What is needed. Print the text of every entry below line for line, without any changes, and leave the pictures out of your answer.

Given records.
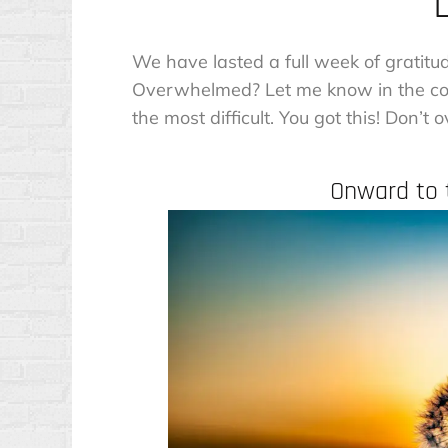
We have lasted a full week of gratitu
Overwhelmed? Let me know in the com
the most difficult. You got this! Don’t
Onward to t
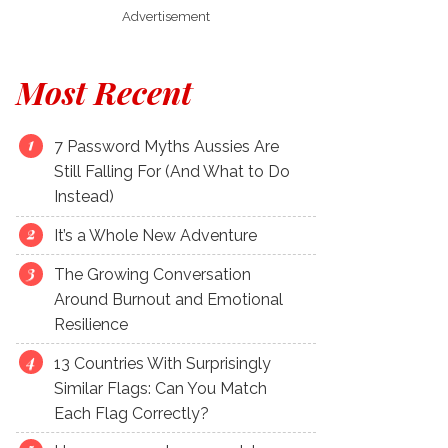
Advertisement
Most Recent
7 Password Myths Aussies Are
Still Falling For (And What to Do
Instead)
It’s a Whole New Adventure
The Growing Conversation
Around Burnout and Emotional
Resilience
13 Countries With Surprisingly
Similar Flags: Can You Match
Each Flag Correctly?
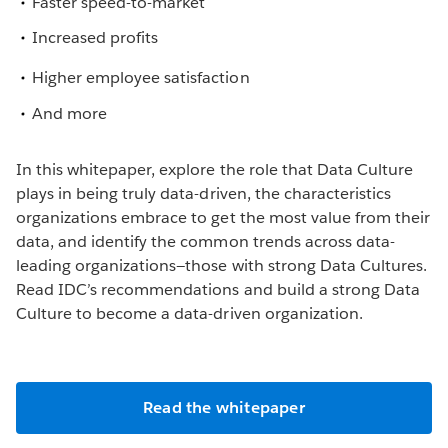
Faster speed-to-market
Increased profits
Higher employee satisfaction
And more
In this whitepaper, explore the role that Data Culture
plays in being truly data-driven, the characteristics
organizations embrace to get the most value from their
data, and identify the common trends across data-
leading organizations—those with strong Data Cultures.
Read IDC’s recommendations and build a strong Data
Culture to become a data-driven organization.
Read the whitepaper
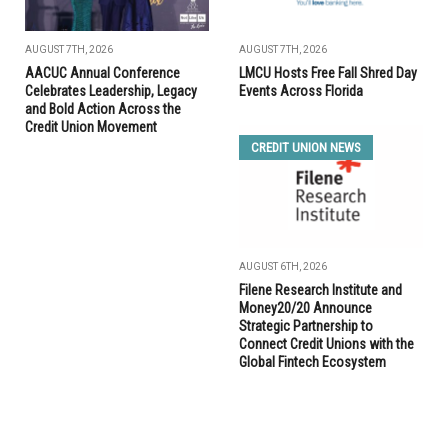
AUGUST 7TH, 2026
AUGUST 7TH, 2026
AACUC Annual Conference
LMCU Hosts Free Fall Shred Day
Celebrates Leadership, Legacy
Events Across Florida
and Bold Action Across the
Credit Union Movement
CREDIT UNION NEWS
AUGUST 6TH, 2026
Filene Research Institute and
Money20/20 Announce
Strategic Partnership to
Connect Credit Unions with the
Global Fintech Ecosystem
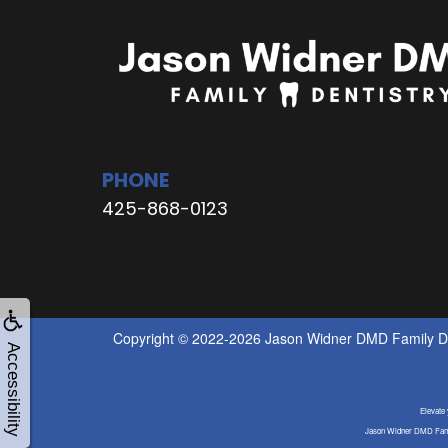
PHONE
425-868-0123
Copyright © 2022-2026
Jason Widner DMD Family De
Accessibility
Elevate
Jason Widner DMD Famil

Answer box.
We have lasted a full week of gratitu
Overwhelmed? Let me know in the com
the most difficult. You got this! Don’t
Onward to t
Advertisement
Most Recent
7 Password Myths Aussies Are
Still Falling For (And What to Do
Instead)
It’s a Whole New Adventure
The Growing Conversation
Around Burnout and Emotional
Resilience
13 Countries With Surprisingly
Similar Flags: Can You Match
Each Flag Correctly?
Faster speed-to-market
Increased profits
Higher employee satisfaction
And more
In this whitepaper, explore the role that Data Culture
plays in being truly data-driven, the characteristics
organizations embrace to get the most value from their
data, and identify the common trends across data-
leading organizations—those with strong Data Cultures.
Read IDC’s recommendations and build a strong Data
Culture to become a data-driven organization.
Read the whitepaper
AUGUST 7TH, 2026
AUGUST 7TH, 2026
AACUC Annual Conference
LMCU Hosts Free Fall Shred Day
Celebrates Leadership, Legacy
Events Across Florida
and Bold Action Across the
Credit Union Movement
CREDIT UNION NEWS
AUGUST 6TH, 2026
Filene Research Institute and
Money20/20 Announce
Strategic Partnership to
Connect Credit Unions with the
Global Fintech Ecosystem
PHONE
425-868-0123
Copyright © 2022-2026
Jason Widner DMD Family De
Accessibility
Elevate
Jason Widner DMD Famil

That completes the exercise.